* [Record set]:
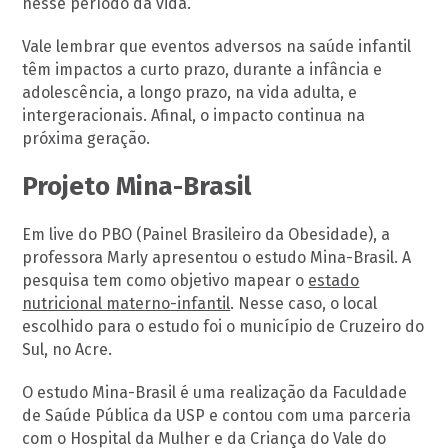
nesse período da vida.
Vale lembrar que eventos adversos na saúde infantil
têm impactos a curto prazo, durante a infância e
adolescência, a longo prazo, na vida adulta, e
intergeracionais. Afinal, o impacto continua na
próxima geração.
Projeto Mina-Brasil
Em live do PBO (Painel Brasileiro da Obesidade), a
professora Marly apresentou o estudo Mina-Brasil. A
pesquisa tem como objetivo mapear o
estado
nutricional materno-infantil
. Nesse caso, o local
escolhido para o estudo foi o município de Cruzeiro do
Sul, no Acre.
O estudo Mina-Brasil é uma realização da Faculdade
de Saúde Pública da USP e contou com uma parceria
com o Hospital da Mulher e da Criança do Vale do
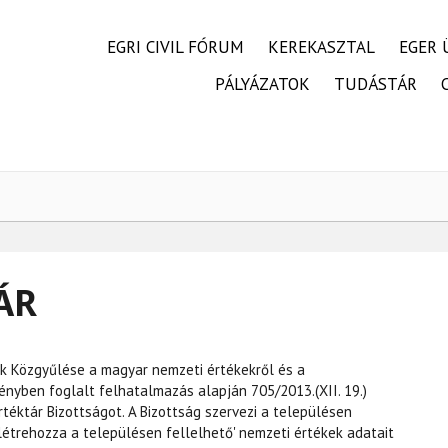
FŐMENÜ
EGRI CIVIL FÓRUM
KEREKASZTAL
EGER 
PÁLYÁZATOK
TUDÁSTÁR
ÁR
 Közgyűlése a magyar nemzeti értékekről és a
ényben foglalt felhatalmazás alapján 705/2013.(XII. 19.)
téktár Bizottságot. A Bizottság szervezi a településen
létrehozza a településen fellelhető' nemzeti értékek adatait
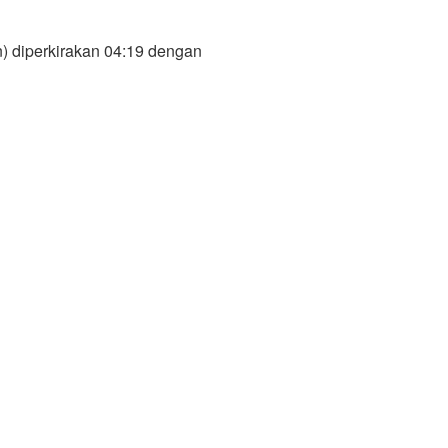
) diperkirakan 04:19 dengan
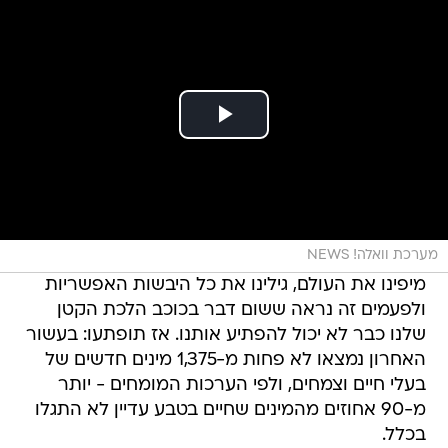
מערכת וואלה! NEWS
מיפינו את העולם, גילינו את כל היבשות האפשריות
ולפעמים זה נראה ששום דבר בכוכב הלכת הקטן
שלנו כבר לא יכול להפתיע אותנו. אז תופתעו: בעשור
האחרון נמצאו לא פחות מ-1,375 מינים חדשים של
בעלי חיים וצמחים, ולפי הערכות המומחים - יותר
מ-90 אחוזים מהמינים שחיים בטבע עדיין לא התגלו
בכלל.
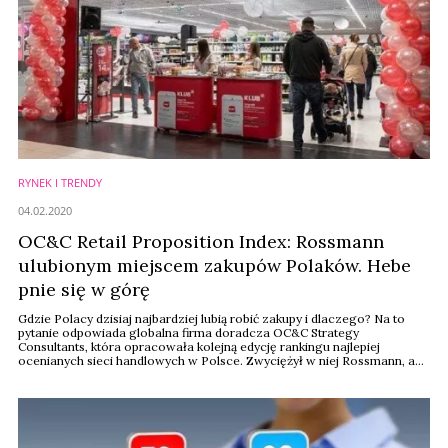
RYNEK I TRENDY
04.02.2020
OC&C Retail Proposition Index: Rossmann
ulubionym miejscem zakupów Polaków. Hebe
pnie się w górę
Gdzie Polacy dzisiaj najbardziej lubią robić zakupy i dlaczego? Na to
pytanie odpowiada globalna firma doradcza OC&C Strategy
Consultants, która opracowała kolejną edycję rankingu najlepiej
ocenianych sieci handlowych w Polsce. Zwyciężył w niej Rossmann, a
Biedronka i Zara zaliczyły spektakularne spadki. Hebe
jest siecią handlową, która odnotowała największy wzrost w stosunku
do ubiegłego roku na tle konkurencji, w segmencie ...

* [Problem to work on]: Please pull out every line above that contains the word "Hebe", treating uppercase and lowercase as different.

* [Problem solution]:
ulubionym miejscem zakupów Polaków. Hebe
Biedronka i Zara zaliczyły spektakularne spadki. Hebe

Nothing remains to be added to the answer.